ABOUT THIS TASK
Below are the entries to work from; restate word for word the portion that opens with the line containing "Neu eingesprochen" and closes with the line containing "Alle Wege führen zu KV", keeping both.

[Entries taken from a collection]
=======
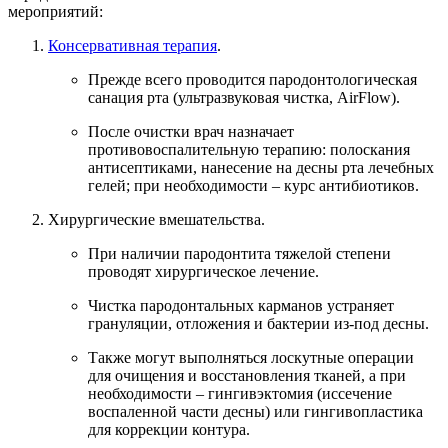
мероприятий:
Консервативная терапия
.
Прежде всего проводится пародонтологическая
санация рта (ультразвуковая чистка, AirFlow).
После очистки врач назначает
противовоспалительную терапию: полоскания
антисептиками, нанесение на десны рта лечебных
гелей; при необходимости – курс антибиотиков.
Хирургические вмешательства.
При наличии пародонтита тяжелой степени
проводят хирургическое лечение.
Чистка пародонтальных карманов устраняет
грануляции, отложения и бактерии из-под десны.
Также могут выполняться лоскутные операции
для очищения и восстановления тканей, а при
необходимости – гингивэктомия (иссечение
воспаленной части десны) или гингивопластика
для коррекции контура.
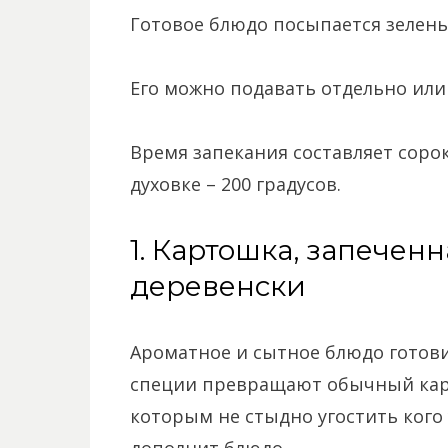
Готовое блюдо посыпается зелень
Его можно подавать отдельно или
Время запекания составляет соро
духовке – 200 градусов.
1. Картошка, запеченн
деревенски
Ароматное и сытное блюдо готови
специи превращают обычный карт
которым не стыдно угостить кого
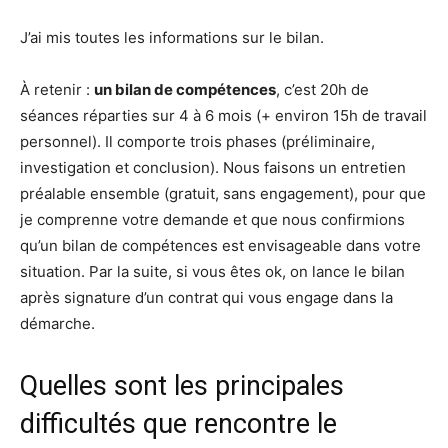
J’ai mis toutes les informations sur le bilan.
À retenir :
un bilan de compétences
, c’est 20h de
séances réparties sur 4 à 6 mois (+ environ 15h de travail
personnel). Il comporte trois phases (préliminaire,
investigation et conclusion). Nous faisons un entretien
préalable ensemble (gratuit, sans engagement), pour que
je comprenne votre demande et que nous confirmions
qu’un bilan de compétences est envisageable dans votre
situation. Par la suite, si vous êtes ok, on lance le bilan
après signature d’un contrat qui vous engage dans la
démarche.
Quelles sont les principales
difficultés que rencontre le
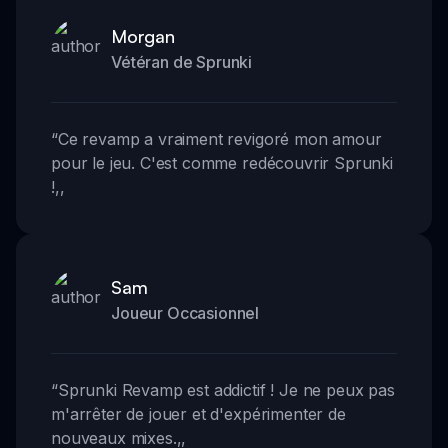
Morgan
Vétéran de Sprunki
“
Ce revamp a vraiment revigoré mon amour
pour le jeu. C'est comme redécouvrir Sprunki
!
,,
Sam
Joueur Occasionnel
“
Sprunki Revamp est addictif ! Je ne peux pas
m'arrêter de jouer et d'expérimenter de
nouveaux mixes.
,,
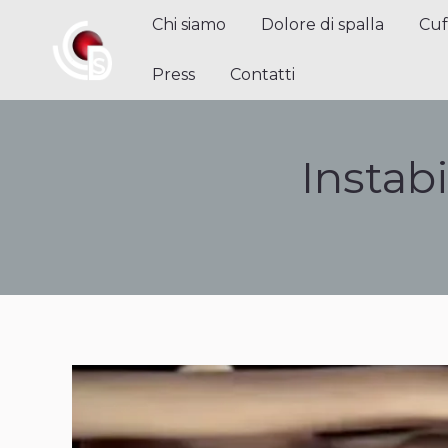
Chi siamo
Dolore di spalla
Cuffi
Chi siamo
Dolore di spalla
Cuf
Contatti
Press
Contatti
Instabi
=======
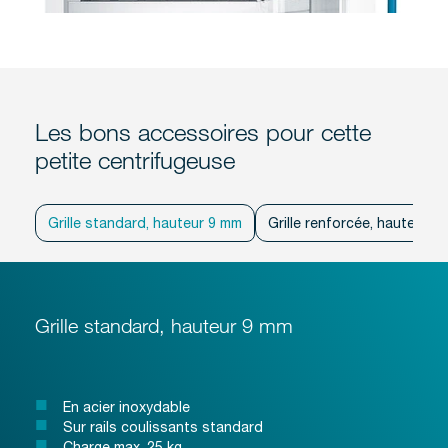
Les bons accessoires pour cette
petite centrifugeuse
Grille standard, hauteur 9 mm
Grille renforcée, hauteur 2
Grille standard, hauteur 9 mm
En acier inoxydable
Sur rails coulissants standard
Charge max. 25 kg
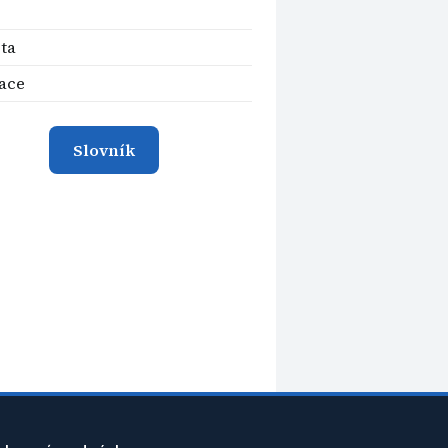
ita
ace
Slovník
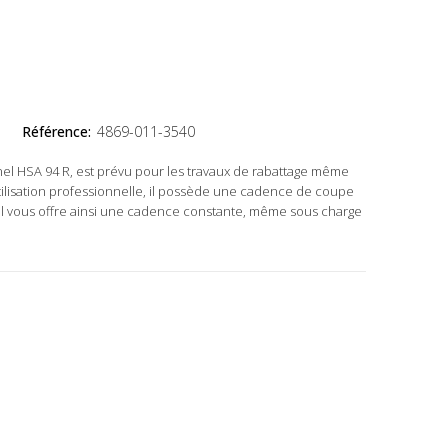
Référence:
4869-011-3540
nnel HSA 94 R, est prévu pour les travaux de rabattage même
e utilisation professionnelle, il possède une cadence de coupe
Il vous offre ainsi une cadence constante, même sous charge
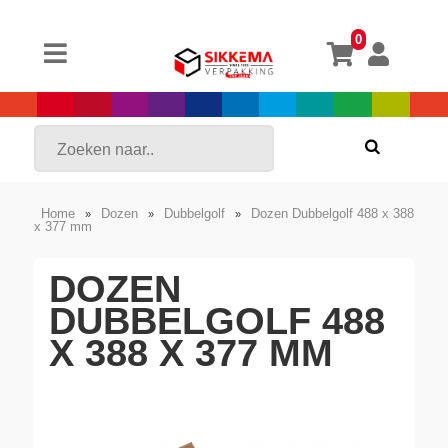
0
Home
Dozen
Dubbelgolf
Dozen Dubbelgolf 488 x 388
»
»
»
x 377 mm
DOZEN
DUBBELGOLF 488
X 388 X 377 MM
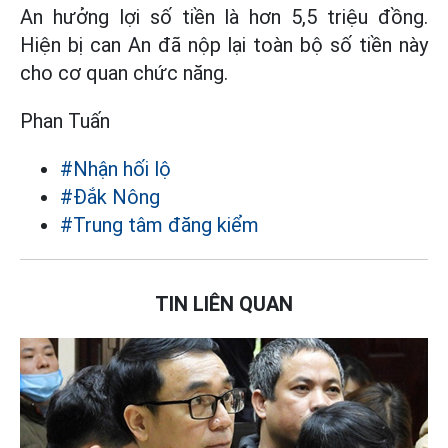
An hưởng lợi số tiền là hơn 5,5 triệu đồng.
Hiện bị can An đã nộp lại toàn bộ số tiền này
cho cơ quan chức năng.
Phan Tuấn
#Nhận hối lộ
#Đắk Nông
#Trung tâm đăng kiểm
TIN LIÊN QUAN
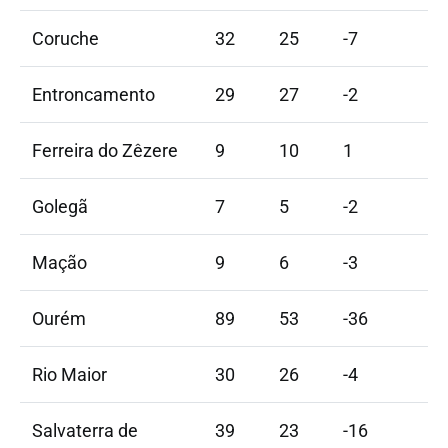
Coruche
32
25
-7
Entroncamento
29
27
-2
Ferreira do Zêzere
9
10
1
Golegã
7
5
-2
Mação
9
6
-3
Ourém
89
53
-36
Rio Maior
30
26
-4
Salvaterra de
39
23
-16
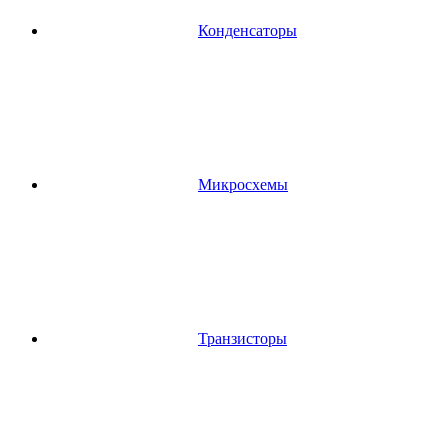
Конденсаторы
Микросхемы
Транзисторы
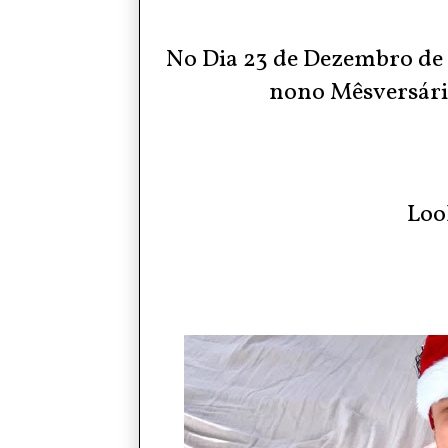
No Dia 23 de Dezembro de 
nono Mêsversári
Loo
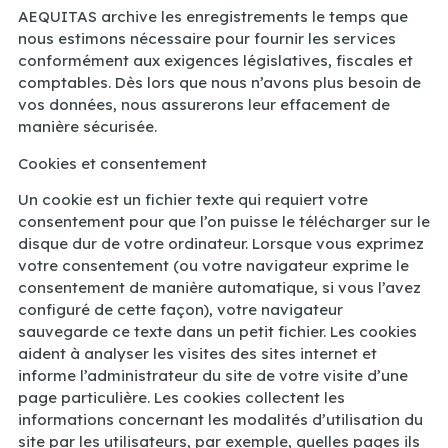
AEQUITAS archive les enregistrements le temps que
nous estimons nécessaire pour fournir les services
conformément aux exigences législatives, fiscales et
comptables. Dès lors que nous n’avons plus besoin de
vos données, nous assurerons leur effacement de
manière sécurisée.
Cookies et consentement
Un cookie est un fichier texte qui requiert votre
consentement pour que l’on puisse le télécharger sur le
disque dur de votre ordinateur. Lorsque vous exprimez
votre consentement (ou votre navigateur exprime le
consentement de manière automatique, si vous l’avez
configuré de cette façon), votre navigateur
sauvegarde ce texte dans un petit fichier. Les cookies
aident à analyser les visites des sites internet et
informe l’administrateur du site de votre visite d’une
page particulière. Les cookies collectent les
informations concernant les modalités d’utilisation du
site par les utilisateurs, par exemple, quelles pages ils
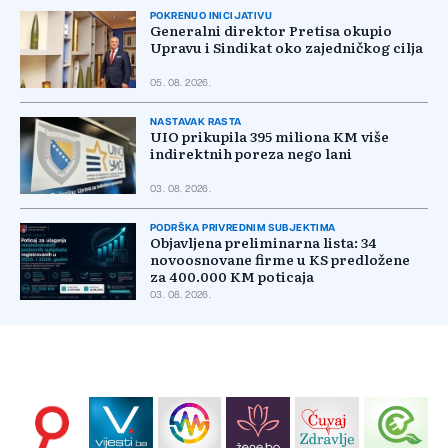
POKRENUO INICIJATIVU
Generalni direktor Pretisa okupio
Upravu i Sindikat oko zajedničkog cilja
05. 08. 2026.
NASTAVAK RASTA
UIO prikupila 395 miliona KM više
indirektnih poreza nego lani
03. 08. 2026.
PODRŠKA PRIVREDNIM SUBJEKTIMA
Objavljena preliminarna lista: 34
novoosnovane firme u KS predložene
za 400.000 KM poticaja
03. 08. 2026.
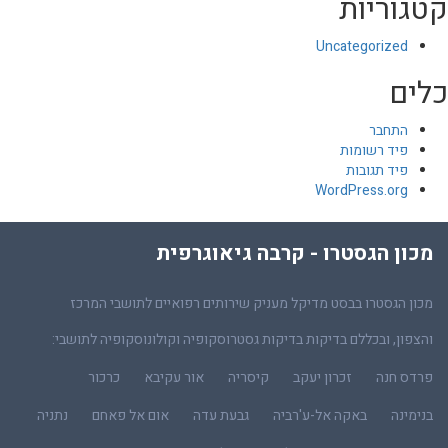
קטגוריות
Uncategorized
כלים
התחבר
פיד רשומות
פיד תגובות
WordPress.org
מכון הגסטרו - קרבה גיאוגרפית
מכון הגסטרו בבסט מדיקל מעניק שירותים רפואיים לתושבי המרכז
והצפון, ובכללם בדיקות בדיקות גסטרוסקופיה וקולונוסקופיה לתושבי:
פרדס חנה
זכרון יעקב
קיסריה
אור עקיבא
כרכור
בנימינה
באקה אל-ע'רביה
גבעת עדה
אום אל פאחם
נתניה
=======
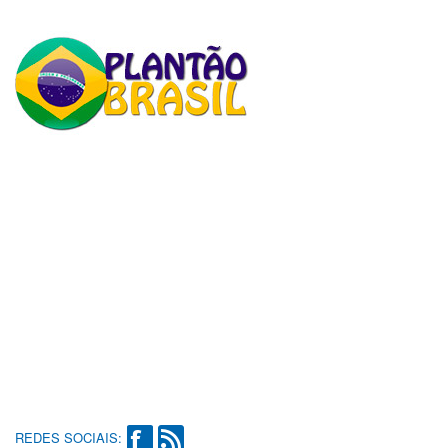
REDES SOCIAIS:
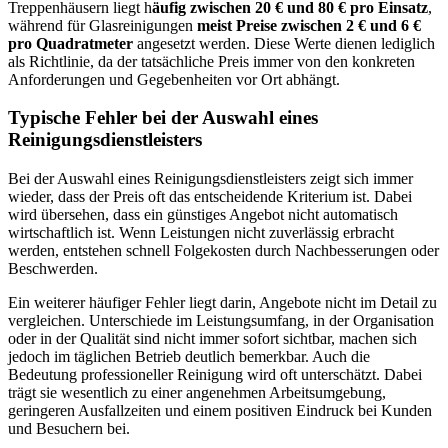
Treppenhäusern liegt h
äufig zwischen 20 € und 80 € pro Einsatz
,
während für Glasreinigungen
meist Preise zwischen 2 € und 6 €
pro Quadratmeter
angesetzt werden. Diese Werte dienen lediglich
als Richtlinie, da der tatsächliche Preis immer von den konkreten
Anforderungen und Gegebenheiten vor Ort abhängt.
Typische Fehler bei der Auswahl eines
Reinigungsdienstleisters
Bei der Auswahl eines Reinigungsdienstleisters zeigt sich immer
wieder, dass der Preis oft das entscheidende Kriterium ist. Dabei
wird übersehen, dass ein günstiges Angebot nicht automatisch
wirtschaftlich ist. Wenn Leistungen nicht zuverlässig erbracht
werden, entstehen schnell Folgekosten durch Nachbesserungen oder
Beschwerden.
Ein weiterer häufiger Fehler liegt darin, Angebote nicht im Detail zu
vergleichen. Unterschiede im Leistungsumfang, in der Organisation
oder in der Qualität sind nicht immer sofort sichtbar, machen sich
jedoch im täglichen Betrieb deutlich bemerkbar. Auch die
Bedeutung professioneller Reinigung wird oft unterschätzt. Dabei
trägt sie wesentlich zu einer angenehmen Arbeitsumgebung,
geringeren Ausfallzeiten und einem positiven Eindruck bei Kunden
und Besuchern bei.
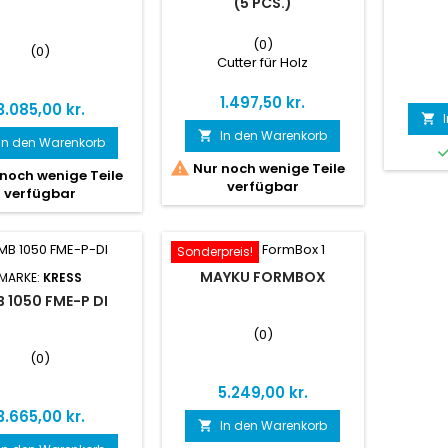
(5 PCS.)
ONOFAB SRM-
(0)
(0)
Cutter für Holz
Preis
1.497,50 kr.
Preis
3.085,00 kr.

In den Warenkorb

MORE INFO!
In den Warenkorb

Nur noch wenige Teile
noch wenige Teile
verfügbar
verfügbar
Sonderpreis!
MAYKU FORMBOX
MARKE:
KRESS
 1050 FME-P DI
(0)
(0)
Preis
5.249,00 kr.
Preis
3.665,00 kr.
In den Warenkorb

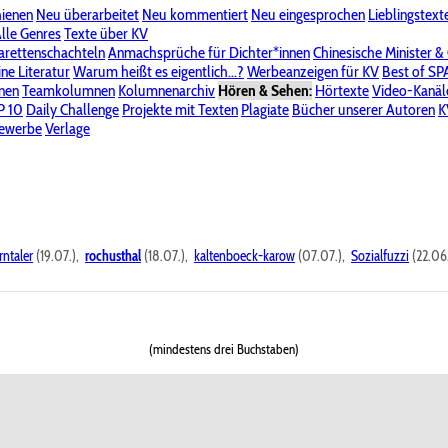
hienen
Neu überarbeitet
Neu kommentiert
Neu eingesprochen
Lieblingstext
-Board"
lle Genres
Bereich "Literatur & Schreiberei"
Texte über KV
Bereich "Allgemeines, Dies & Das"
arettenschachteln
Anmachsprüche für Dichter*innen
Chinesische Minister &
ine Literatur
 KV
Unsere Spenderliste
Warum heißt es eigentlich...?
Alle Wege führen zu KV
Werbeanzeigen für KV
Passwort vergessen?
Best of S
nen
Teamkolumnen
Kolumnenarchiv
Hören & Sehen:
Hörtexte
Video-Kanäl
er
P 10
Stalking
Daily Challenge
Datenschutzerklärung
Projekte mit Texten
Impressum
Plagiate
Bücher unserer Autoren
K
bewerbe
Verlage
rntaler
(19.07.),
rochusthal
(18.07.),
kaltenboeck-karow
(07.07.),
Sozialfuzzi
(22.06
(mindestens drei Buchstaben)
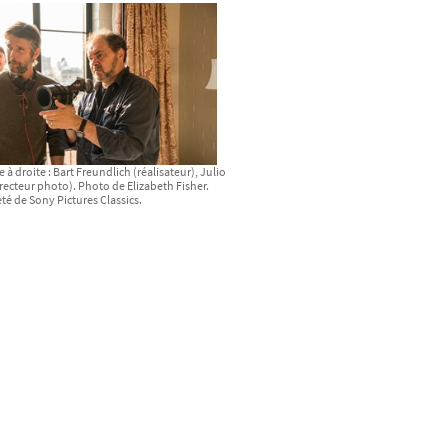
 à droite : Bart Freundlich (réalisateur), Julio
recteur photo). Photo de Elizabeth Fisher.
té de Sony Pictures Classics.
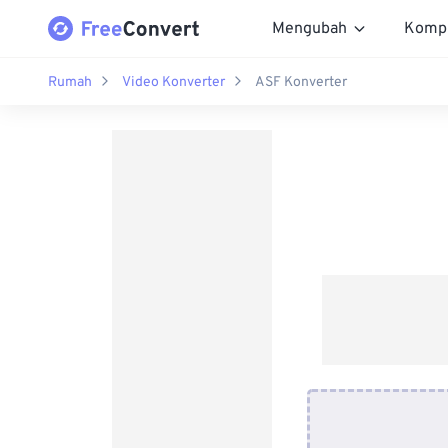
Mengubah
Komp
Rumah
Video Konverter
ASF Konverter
=======
TASK RESPONSE
Neu eingesprochen
Lieblingstext
-Board"
lle Genres
Bereich "Literatur & Schreiberei"
Texte über KV
Bereich "Allgemeines, Dies & Das"
arettenschachteln
Anmachsprüche für Dichter*innen
Chinesische Minister &
ine Literatur
 KV
Unsere Spenderliste
Warum heißt es eigentlich...?
Alle Wege führen zu KV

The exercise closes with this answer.